START RAW DATA

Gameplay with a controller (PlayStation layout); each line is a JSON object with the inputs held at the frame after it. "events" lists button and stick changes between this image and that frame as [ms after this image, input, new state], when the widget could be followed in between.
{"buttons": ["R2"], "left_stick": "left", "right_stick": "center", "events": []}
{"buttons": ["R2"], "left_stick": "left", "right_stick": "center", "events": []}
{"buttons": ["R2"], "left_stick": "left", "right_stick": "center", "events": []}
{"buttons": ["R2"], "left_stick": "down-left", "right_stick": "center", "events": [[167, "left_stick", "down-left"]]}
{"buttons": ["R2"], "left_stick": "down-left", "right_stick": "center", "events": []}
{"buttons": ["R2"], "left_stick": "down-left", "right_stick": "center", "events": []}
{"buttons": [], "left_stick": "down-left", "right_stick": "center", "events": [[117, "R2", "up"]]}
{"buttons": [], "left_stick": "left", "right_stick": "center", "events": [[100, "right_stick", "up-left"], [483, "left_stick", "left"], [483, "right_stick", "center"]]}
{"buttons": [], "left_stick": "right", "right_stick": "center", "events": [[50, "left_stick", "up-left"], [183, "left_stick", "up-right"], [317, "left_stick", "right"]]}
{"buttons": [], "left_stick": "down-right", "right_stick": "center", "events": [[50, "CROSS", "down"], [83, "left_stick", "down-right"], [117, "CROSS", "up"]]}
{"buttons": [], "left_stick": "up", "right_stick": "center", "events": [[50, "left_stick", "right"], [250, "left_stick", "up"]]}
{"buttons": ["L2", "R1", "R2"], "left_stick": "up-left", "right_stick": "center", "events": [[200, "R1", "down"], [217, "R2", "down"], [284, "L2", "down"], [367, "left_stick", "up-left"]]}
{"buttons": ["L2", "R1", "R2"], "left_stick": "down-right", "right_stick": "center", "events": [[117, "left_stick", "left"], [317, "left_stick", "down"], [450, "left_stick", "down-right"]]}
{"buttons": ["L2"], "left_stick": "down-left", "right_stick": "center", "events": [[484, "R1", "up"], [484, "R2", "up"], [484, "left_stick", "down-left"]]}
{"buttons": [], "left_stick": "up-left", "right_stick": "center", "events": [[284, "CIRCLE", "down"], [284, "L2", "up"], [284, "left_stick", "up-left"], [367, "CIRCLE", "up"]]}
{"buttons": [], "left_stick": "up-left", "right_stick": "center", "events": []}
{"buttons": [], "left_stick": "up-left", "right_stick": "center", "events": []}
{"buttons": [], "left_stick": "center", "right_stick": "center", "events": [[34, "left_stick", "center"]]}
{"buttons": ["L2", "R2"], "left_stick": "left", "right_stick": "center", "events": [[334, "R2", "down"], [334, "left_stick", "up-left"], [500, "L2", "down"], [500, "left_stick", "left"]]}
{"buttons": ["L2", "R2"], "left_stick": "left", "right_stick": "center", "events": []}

END RAW DATA

-- ASSIGNMENT --
Output all of the data exactly as given.

-- RESULT --
Gameplay with a controller (PlayStation layout); each line is a JSON object with the inputs held at the frame after it. "events" lists button and stick changes between this image and that frame as [ms after this image, input, new state], when the widget could be followed in between.
{"buttons": ["R2"], "left_stick": "left", "right_stick": "center", "events": []}
{"buttons": ["R2"], "left_stick": "left", "right_stick": "center", "events": []}
{"buttons": ["R2"], "left_stick": "left", "right_stick": "center", "events": []}
{"buttons": ["R2"], "left_stick": "down-left", "right_stick": "center", "events": [[167, "left_stick", "down-left"]]}
{"buttons": ["R2"], "left_stick": "down-left", "right_stick": "center", "events": []}
{"buttons": ["R2"], "left_stick": "down-left", "right_stick": "center", "events": []}
{"buttons": [], "left_stick": "down-left", "right_stick": "center", "events": [[117, "R2", "up"]]}
{"buttons": [], "left_stick": "left", "right_stick": "center", "events": [[100, "right_stick", "up-left"], [483, "left_stick", "left"], [483, "right_stick", "center"]]}
{"buttons": [], "left_stick": "right", "right_stick": "center", "events": [[50, "left_stick", "up-left"], [183, "left_stick", "up-right"], [317, "left_stick", "right"]]}
{"buttons": [], "left_stick": "down-right", "right_stick": "center", "events": [[50, "CROSS", "down"], [83, "left_stick", "down-right"], [117, "CROSS", "up"]]}
{"buttons": [], "left_stick": "up", "right_stick": "center", "events": [[50, "left_stick", "right"], [250, "left_stick", "up"]]}
{"buttons": ["L2", "R1", "R2"], "left_stick": "up-left", "right_stick": "center", "events": [[200, "R1", "down"], [217, "R2", "down"], [284, "L2", "down"], [367, "left_stick", "up-left"]]}
{"buttons": ["L2", "R1", "R2"], "left_stick": "down-right", "right_stick": "center", "events": [[117, "left_stick", "left"], [317, "left_stick", "down"], [450, "left_stick", "down-right"]]}
{"buttons": ["L2"], "left_stick": "down-left", "right_stick": "center", "events": [[484, "R1", "up"], [484, "R2", "up"], [484, "left_stick", "down-left"]]}
{"buttons": [], "left_stick": "up-left", "right_stick": "center", "events": [[284, "CIRCLE", "down"], [284, "L2", "up"], [284, "left_stick", "up-left"], [367, "CIRCLE", "up"]]}
{"buttons": [], "left_stick": "up-left", "right_stick": "center", "events": []}
{"buttons": [], "left_stick": "up-left", "right_stick": "center", "events": []}
{"buttons": [], "left_stick": "center", "right_stick": "center", "events": [[34, "left_stick", "center"]]}
{"buttons": ["L2", "R2"], "left_stick": "left", "right_stick": "center", "events": [[334, "R2", "down"], [334, "left_stick", "up-left"], [500, "L2", "down"], [500, "left_stick", "left"]]}
{"buttons": ["L2", "R2"], "left_stick": "left", "right_stick": "center", "events": []}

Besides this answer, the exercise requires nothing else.